More than 8,300 uranium and other mining claims, their development frozen by the government moratorium, are staked on the public lands near the Grand Canyon, according to a new study by the Pew Environment Group, an environmental watchdog based in Washington, D.C.
The report labels the Grand Canyon, as well as nine other national "treasures" in the West, as "at risk" from surging industrial mining claims on nearby public lands. More than 4,400 mining claims have been staked near those nine other sites.
In the middle of the storm is the Department of Interior's Bureau of Land Management (BLM), which controls much land around the 10 sites. Also getting involved is Congress, which is unhappy about growing foreign ownership of many uranium mining claims and a lack of revenue for the government from any resulting mines. The legislation regulating these activities needs updating, say some lawmakers.
As for the Grand Canyon, environmentalists and water managers from Los Angeles to Las Vegas decry any uranium mining near the land­mark, citing visual impacts, flash floods, and radioactivity leaching into ground water that feeds the vital Colorado River.

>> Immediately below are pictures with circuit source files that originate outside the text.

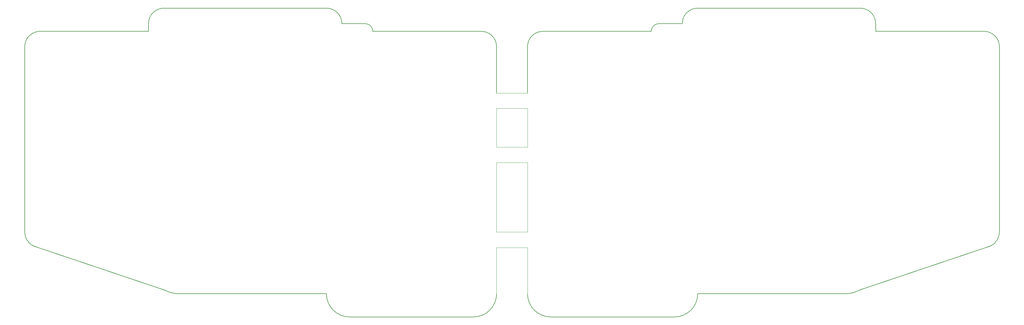
<source format=gm1>
G04 #@! TF.GenerationSoftware,KiCad,Pcbnew,7.0.8*
G04 #@! TF.CreationDate,2023-11-24T19:43:22+09:00*
G04 #@! TF.ProjectId,scene46aio,7363656e-6534-4366-9169-6f2e6b696361,rev?*
G04 #@! TF.SameCoordinates,Original*
G04 #@! TF.FileFunction,Profile,NP*
%FSLAX46Y46*%
G04 Gerber Fmt 4.6, Leading zero omitted, Abs format (unit mm)*
G04 Created by KiCad (PCBNEW 7.0.8) date 2023-11-24 19:43:22*
%MOMM*%
%LPD*%
G01*
G04 APERTURE LIST*
G04 #@! TA.AperFunction,Profile*
%ADD10C,0.100000*%
G04 #@! TD*
G04 #@! TA.AperFunction,Profile*
%ADD11C,0.200000*%
G04 #@! TD*
G04 APERTURE END LIST*
D10*
X130968750Y-95250000D02*
X130968750Y-109537500D01*
X121443750Y-95250000D02*
X121443750Y-109537500D01*
X121443750Y-69056250D02*
X121443750Y-90487500D01*
X130968750Y-69056250D02*
X130968750Y-90487500D01*
X130968750Y-52387500D02*
X130968750Y-64293750D01*
X121443750Y-52387500D02*
X121443750Y-64293750D01*
X121443750Y-95250000D02*
X130968750Y-95250000D01*
X121443750Y-90487500D02*
X130968750Y-90487500D01*
X130968750Y-69056250D02*
X121443750Y-69056250D01*
X121443750Y-64293750D02*
X130968750Y-64293750D01*
X121443750Y-52387500D02*
X130968750Y-52387500D01*
X121443750Y-47625000D02*
X130968750Y-47625000D01*
D11*
X169068750Y-28575000D02*
X135731250Y-28575000D01*
X171450000Y-26193750D02*
G75*
G03*
X169068750Y-28575000I0J-2381250D01*
G01*
X171450000Y-26193750D02*
X178593750Y-26193750D01*
X183356250Y-21431250D02*
G75*
G03*
X178593750Y-26193750I0J-4762500D01*
G01*
X183356249Y-21431251D02*
X233362499Y-21431251D01*
X238124999Y-28575001D02*
X238124999Y-26193751D01*
X238124999Y-26193751D02*
G75*
G03*
X233362499Y-21431251I-4762500J0D01*
G01*
X238124999Y-28575001D02*
X271462499Y-28575001D01*
X276224999Y-33337501D02*
G75*
G03*
X271462499Y-28575001I-4762500J0D01*
G01*
X276225000Y-33337500D02*
X276225000Y-90487500D01*
X273592355Y-94747209D02*
G75*
G03*
X276225000Y-90487500I-2129855J4259709D01*
G01*
X273592355Y-94747209D02*
X232859709Y-108531919D01*
X228600000Y-109537500D02*
G75*
G03*
X232859709Y-108531919I-6J9525023D01*
G01*
X228600000Y-109537500D02*
X183356250Y-109537500D01*
X176212499Y-116681249D02*
G75*
G03*
X183356249Y-109537499I0J7143750D01*
G01*
X176212500Y-116681250D02*
X138112500Y-116681250D01*
X130968750Y-109537500D02*
G75*
G03*
X138112500Y-116681250I7143750J0D01*
G01*
X130968750Y-33337500D02*
X130968750Y-47625000D01*
X135731250Y-28575000D02*
G75*
G03*
X130968750Y-33337500I0J-4762500D01*
G01*
X19552791Y-108531919D02*
X-21179855Y-94747209D01*
X19552791Y-108531919D02*
G75*
G03*
X23812500Y-109537500I4259710J8519417D01*
G01*
X-23812499Y-90487500D02*
G75*
G03*
X-21179855Y-94747208I4762499J0D01*
G01*
X69056250Y-109537500D02*
X23812500Y-109537500D01*
X114300000Y-116681250D02*
X76200000Y-116681250D01*
X69056250Y-109537500D02*
G75*
G03*
X76200000Y-116681250I7143749J-1D01*
G01*
X114300000Y-116681250D02*
G75*
G03*
X121443750Y-109537500I1J7143749D01*
G01*
X121443750Y-33337500D02*
X121443750Y-47625000D01*
X83343750Y-28575000D02*
G75*
G03*
X80962500Y-26193750I-2381249J1D01*
G01*
X116681250Y-28575000D02*
X83343750Y-28575000D01*
X121443750Y-33337500D02*
G75*
G03*
X116681250Y-28575000I-4762499J1D01*
G01*
X73818750Y-26193750D02*
X80962500Y-26193750D01*
X73818750Y-26193750D02*
G75*
G03*
X69056250Y-21431250I-4762499J1D01*
G01*
X19050000Y-21431250D02*
X69056250Y-21431250D01*
X14287500Y-28575000D02*
X14287500Y-26193750D01*
X-19050000Y-28575000D02*
X14287500Y-28575000D01*
X19050000Y-21431250D02*
G75*
G03*
X14287500Y-26193750I-1J-4762499D01*
G01*
X-23812500Y-33337500D02*
X-23812500Y-90487500D01*
X-19050000Y-28575000D02*
G75*
G03*
X-23812500Y-33337500I-1J-4762499D01*
G01*
M02*

</source>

"These are national parks and other special places Americans hold dear – and they're now at risk thanks to mining claims staked in close proximity to them," says Jane Danowitz, director of the Pew public-land program that produced the report. "It's all due largely to the fact that we have this outdated mining law, so anyone who wants to mine and take minerals from US soil can do it no matter how much damage it does."
Such fears are overblown, industry experts say, with predictions of only 1 in 10 mining claims, if that, being developed into a mine.
"The uranium mining industry in this area has had a stellar environmental track record," says Pamela Hill, executive director of the American Clean Energy Resources Trust, a coalition of uranium exploration and mining companies based in Kanab, Utah. "A lot of these concerns are without basis in science or history of uranium mining in this area."
May 4 will mark the end of a public-comment period on the environmental impact statement that has been drawn up about mining by the Grand Canyon. A decision by the government on whether to lift its moratorium is expected by July 20.